経済産業省は3月29日、「技術情報管理認証」の取得に役立つチェックリストを公開した。技術情報管理認証とは、事業者の情報セキュリティ対策の客観的指標として利用されている国の認証制度。自己チェックリストの活用により、中小企業者を含めて認証取得事業者の増加を見込む。
技術情報は事業者にとって競争力の源泉であり、その流出防止対策の重要度も増している。同省の調査では、技術が流出したと考えられる事例における流出経路の半数以上を「取引先」が占めており、流出防止対策は共同研究などオープンイノベーションに取り組む際の課題の一つとなっている。
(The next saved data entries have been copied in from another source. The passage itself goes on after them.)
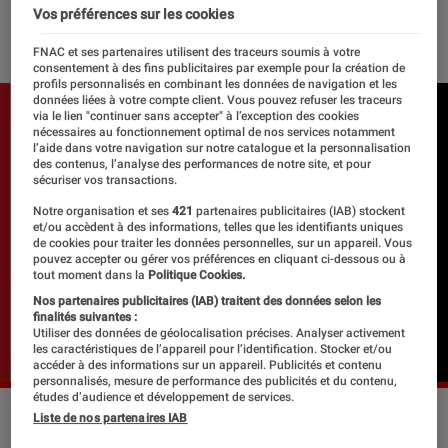
Vos préférences sur les cookies
04 novembre 2020
・
Par
Le Cercle Littéraire
FNAC et ses partenaires utilisent des traceurs soumis à votre
consentement à des fins publicitaires par exemple pour la création de
profils personnalisés en combinant les données de navigation et les
données liées à votre compte client. Vous pouvez refuser les traceurs
via le lien "continuer sans accepter" à l’exception des cookies
nécessaires au fonctionnement optimal de nos services notamment
l’aide dans votre navigation sur notre catalogue et la personnalisation
des contenus, l’analyse des performances de notre site, et pour
sécuriser vos transactions.
Notre organisation et ses
421
partenaires publicitaires (IAB) stockent
et/ou accèdent à des informations, telles que les identifiants uniques
de cookies pour traiter les données personnelles, sur un appareil. Vous
pouvez accepter ou gérer vos préférences en cliquant ci-dessous ou à
tout moment dans la
Politique Cookies.
Nos partenaires publicitaires (IAB) traitent des données selon les
finalités suivantes :
Utiliser des données de géolocalisation précises. Analyser activement
les caractéristiques de l’appareil pour l’identification. Stocker et/ou
accéder à des informations sur un appareil. Publicités et contenu
personnalisés, mesure de performance des publicités et du contenu,
études d’audience et développement de services.
©dr
Liste de nos partenaires IAB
そこで同省では、国が認定した認証機関が、事業者の情報セキュリティ体制や状況を客観的に審査・認証する制度(技術情報管理認証制度)を平成30年の産業競争力強化法改正において創設した。この認証を受けることで、自社が適切な情報セキュリティ体制を構築していることを取引先に客観的に示し、取引を円滑に進めることが可能となる。
今回公表された「技術情報管理 自己チェックリスト」は、本制度に基づく認証取得の審査基準に沿って構成されたもの。同チェックリストを参照して対策を行うことで、円滑に認証を取得できるとしている。これまでの実績は30社以上。
想定する利用ケースは、「これまで情報セキュリティ対策に取り組んだ経験のない事業者が対策を始めるに当たって、まず取り組むべきことを把握する場合」、および「これまで情報セキュリティ対策に取り組んできた事業者が、これまでの取組を振り返り、不足が無いかを確認する場合」としている。
チェックリストは、「ファーストステップ(経営視点からの基礎的な確認事項)」(10項目)と「セカンドステップ(実務の視点)」(9項目)で構成され、それぞれの項目を説明する「活用ガイド」も付属する。これらはExcelファイルのシートとなっている。
あくまで「技術情報管理認証」の取得のためのチェックリストではあるが、技術情報を個人情報など「重要情報」に置き換えてセルフチェックに活用することもできそうだ。また、経営層と実務側でチェックを行う仕組みは、セキュリティ対策の意識付けの意味でも有効と考えられる。